**Written task:** Count the lines below that include the word "compressed" and write that number alone.

----- Records for this exercise -----

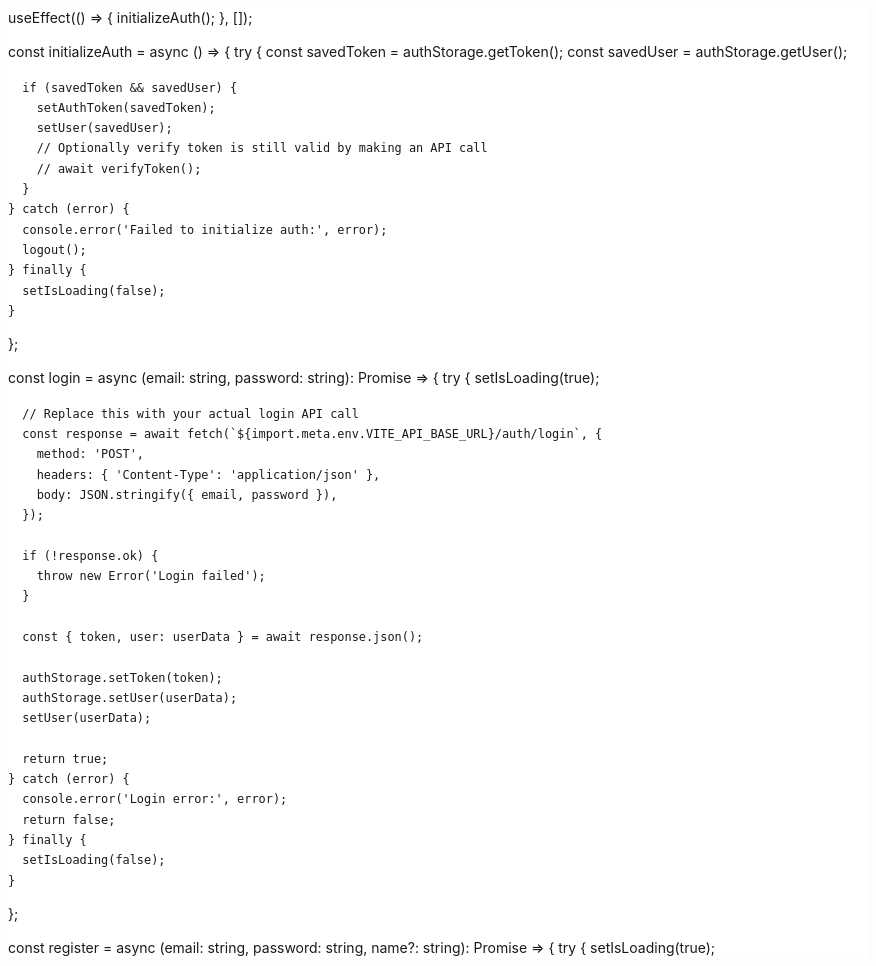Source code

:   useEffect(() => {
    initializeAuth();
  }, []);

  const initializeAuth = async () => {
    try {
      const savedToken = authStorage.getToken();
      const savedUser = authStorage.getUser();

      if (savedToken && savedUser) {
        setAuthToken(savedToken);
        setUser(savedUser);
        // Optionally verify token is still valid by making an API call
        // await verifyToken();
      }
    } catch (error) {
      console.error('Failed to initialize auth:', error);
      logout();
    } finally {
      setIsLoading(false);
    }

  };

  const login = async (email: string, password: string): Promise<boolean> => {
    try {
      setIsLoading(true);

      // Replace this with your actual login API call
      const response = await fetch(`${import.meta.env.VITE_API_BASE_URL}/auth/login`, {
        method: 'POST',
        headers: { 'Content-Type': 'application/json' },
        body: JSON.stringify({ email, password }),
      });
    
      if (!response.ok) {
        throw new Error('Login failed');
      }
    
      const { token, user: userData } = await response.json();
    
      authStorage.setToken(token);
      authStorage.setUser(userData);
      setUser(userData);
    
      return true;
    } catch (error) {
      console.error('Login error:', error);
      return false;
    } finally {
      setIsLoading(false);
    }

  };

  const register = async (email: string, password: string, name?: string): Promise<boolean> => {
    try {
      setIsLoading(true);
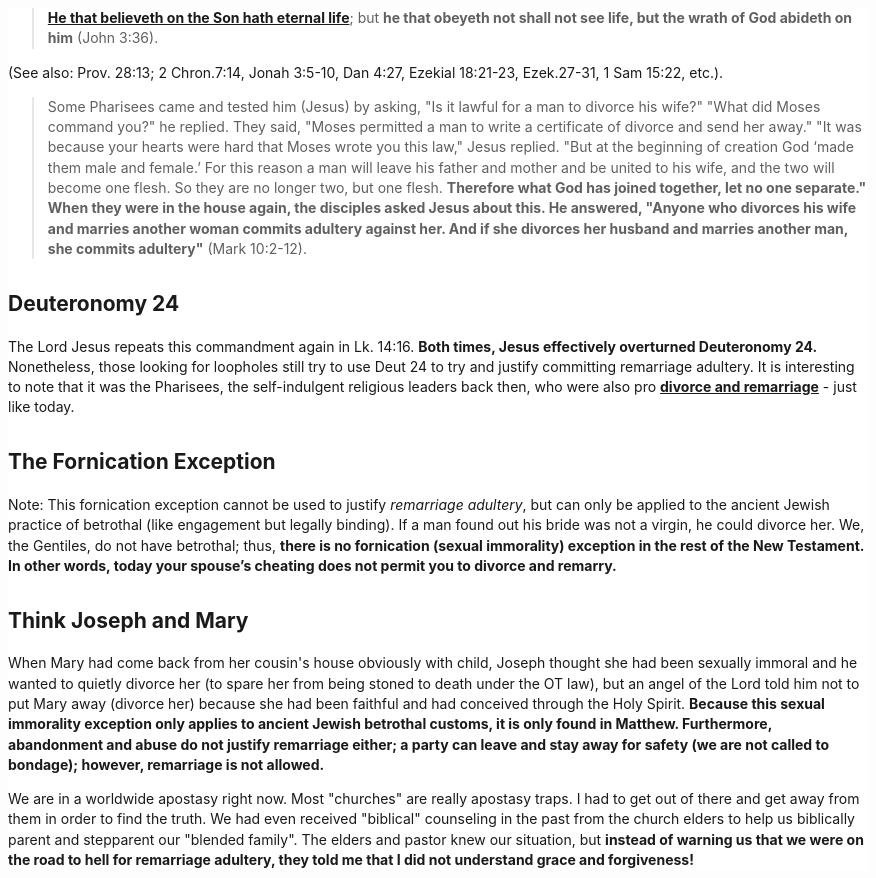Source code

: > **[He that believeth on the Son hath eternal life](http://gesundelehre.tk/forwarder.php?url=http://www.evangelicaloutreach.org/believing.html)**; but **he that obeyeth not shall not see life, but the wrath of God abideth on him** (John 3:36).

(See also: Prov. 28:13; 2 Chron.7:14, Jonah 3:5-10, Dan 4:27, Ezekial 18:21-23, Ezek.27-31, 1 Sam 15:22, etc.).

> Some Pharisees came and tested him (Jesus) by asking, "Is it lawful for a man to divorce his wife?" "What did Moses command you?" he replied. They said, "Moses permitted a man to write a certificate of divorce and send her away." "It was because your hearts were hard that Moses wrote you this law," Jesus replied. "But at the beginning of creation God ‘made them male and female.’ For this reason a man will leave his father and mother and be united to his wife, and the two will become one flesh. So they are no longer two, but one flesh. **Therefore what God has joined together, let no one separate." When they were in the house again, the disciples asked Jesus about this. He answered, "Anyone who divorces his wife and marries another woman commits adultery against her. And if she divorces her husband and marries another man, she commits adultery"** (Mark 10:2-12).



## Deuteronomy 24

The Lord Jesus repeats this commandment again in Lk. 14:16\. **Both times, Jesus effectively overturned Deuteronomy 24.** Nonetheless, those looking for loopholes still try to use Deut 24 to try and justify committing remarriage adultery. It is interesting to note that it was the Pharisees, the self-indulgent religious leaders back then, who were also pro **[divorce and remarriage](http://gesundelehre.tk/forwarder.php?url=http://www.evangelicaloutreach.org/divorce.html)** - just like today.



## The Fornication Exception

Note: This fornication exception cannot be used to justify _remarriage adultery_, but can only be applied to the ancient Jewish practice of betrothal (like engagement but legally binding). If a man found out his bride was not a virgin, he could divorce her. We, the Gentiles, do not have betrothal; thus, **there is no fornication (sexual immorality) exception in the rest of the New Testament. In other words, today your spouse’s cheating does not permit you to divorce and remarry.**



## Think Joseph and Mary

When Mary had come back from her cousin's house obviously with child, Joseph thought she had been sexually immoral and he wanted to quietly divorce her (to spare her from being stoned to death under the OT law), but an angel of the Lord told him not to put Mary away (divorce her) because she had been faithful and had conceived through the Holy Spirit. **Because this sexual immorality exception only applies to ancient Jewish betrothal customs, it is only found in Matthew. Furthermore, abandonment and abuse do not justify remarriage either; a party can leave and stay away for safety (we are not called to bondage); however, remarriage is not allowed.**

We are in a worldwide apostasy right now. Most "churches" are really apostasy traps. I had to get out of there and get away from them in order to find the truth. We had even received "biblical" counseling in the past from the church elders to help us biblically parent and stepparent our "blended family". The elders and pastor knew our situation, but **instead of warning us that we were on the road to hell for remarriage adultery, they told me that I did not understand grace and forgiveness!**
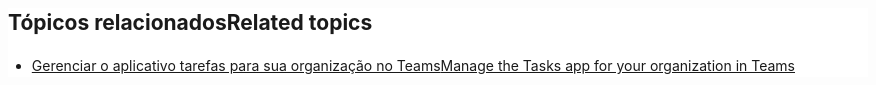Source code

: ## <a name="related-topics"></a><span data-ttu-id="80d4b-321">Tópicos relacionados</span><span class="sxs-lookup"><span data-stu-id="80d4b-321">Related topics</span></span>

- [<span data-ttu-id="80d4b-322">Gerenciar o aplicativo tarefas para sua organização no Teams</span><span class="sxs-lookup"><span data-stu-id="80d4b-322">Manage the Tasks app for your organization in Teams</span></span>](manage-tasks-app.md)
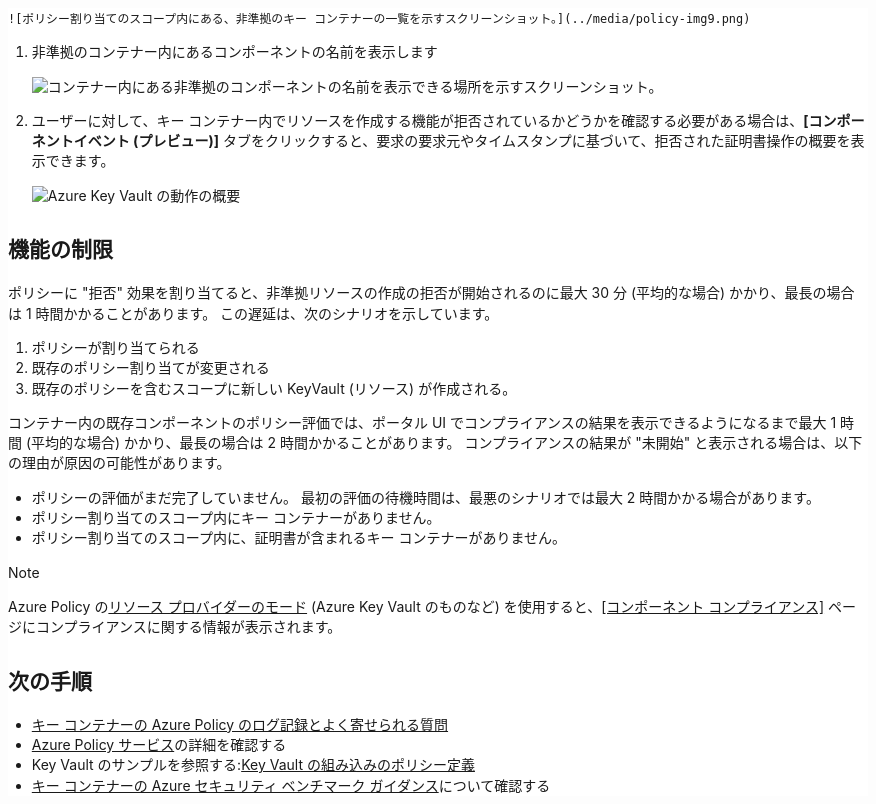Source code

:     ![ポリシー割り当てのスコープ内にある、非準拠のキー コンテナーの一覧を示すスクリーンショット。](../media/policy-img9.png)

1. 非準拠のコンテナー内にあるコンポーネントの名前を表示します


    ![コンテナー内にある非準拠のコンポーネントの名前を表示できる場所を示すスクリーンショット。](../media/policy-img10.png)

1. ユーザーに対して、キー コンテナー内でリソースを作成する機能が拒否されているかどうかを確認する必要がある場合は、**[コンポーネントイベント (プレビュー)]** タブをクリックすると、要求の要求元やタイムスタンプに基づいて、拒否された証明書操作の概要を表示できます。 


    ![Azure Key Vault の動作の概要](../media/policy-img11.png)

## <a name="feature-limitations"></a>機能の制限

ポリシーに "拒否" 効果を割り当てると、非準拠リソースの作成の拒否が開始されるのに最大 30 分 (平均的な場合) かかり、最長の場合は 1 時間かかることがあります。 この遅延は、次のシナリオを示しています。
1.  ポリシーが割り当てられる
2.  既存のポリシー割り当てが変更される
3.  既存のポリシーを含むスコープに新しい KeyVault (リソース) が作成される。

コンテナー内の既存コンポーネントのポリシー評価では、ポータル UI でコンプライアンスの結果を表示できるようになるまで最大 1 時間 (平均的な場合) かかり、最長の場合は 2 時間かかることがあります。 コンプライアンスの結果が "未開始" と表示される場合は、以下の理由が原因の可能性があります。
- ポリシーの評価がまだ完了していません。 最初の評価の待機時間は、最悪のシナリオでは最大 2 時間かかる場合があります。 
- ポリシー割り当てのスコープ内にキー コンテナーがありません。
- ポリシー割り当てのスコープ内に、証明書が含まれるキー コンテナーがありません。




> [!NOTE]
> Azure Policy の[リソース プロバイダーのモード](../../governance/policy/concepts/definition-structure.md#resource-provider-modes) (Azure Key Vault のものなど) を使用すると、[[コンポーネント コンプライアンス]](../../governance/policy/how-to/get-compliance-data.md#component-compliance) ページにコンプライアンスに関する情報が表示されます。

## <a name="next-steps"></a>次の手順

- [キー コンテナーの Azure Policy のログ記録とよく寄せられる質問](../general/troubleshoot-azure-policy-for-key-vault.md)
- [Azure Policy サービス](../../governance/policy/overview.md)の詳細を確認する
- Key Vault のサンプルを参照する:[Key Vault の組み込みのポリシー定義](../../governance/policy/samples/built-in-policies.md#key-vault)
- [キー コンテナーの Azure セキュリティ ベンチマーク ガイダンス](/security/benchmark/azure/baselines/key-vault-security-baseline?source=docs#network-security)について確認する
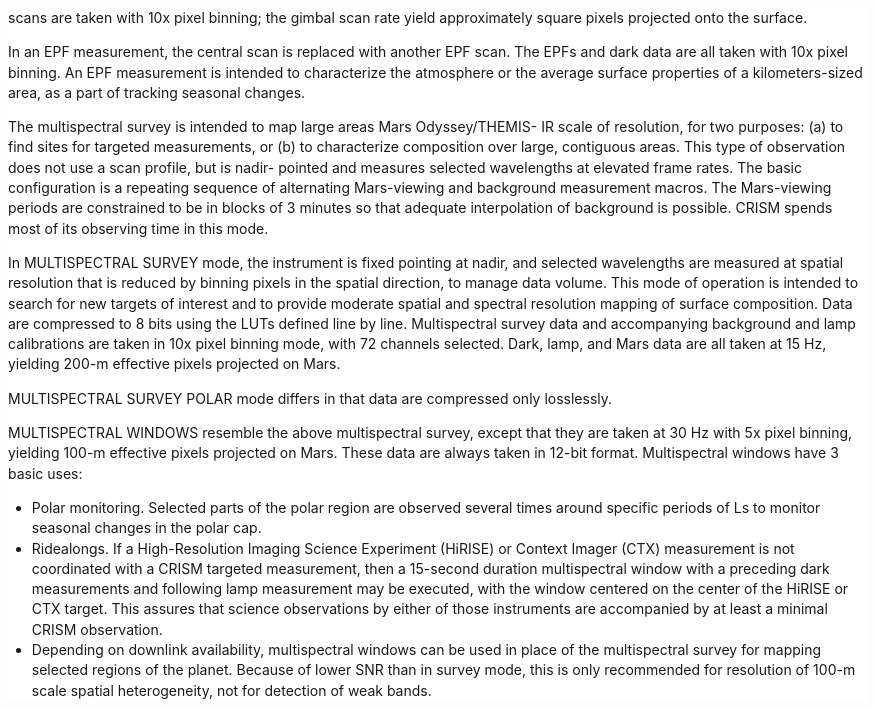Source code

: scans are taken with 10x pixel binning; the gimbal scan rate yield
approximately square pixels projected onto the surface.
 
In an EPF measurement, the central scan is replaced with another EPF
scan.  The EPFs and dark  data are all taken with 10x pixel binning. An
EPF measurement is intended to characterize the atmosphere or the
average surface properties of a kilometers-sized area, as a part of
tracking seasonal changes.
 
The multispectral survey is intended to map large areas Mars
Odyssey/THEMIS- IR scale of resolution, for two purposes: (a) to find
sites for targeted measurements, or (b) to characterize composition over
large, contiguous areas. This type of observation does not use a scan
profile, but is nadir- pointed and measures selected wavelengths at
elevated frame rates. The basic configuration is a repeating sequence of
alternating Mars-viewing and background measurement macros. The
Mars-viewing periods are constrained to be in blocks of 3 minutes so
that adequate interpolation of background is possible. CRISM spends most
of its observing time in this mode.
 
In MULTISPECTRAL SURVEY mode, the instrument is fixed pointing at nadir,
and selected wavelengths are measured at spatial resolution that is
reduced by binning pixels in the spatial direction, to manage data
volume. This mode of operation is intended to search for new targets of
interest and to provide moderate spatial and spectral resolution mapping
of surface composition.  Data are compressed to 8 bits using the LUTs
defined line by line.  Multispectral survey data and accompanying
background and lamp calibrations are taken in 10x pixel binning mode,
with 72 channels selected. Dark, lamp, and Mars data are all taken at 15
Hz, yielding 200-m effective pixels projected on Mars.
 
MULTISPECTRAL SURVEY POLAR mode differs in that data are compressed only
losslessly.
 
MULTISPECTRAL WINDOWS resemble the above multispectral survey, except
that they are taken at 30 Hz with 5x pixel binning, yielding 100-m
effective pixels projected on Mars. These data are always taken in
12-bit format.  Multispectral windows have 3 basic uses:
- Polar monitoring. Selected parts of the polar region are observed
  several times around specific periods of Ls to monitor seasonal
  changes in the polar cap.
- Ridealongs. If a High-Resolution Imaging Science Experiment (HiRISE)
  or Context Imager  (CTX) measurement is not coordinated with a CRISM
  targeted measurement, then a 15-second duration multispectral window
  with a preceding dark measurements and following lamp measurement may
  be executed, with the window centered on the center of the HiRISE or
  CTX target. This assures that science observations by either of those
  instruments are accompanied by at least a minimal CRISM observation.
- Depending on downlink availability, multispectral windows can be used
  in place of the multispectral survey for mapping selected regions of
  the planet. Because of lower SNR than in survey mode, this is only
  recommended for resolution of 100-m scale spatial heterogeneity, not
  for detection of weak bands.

-----

**Output:** 2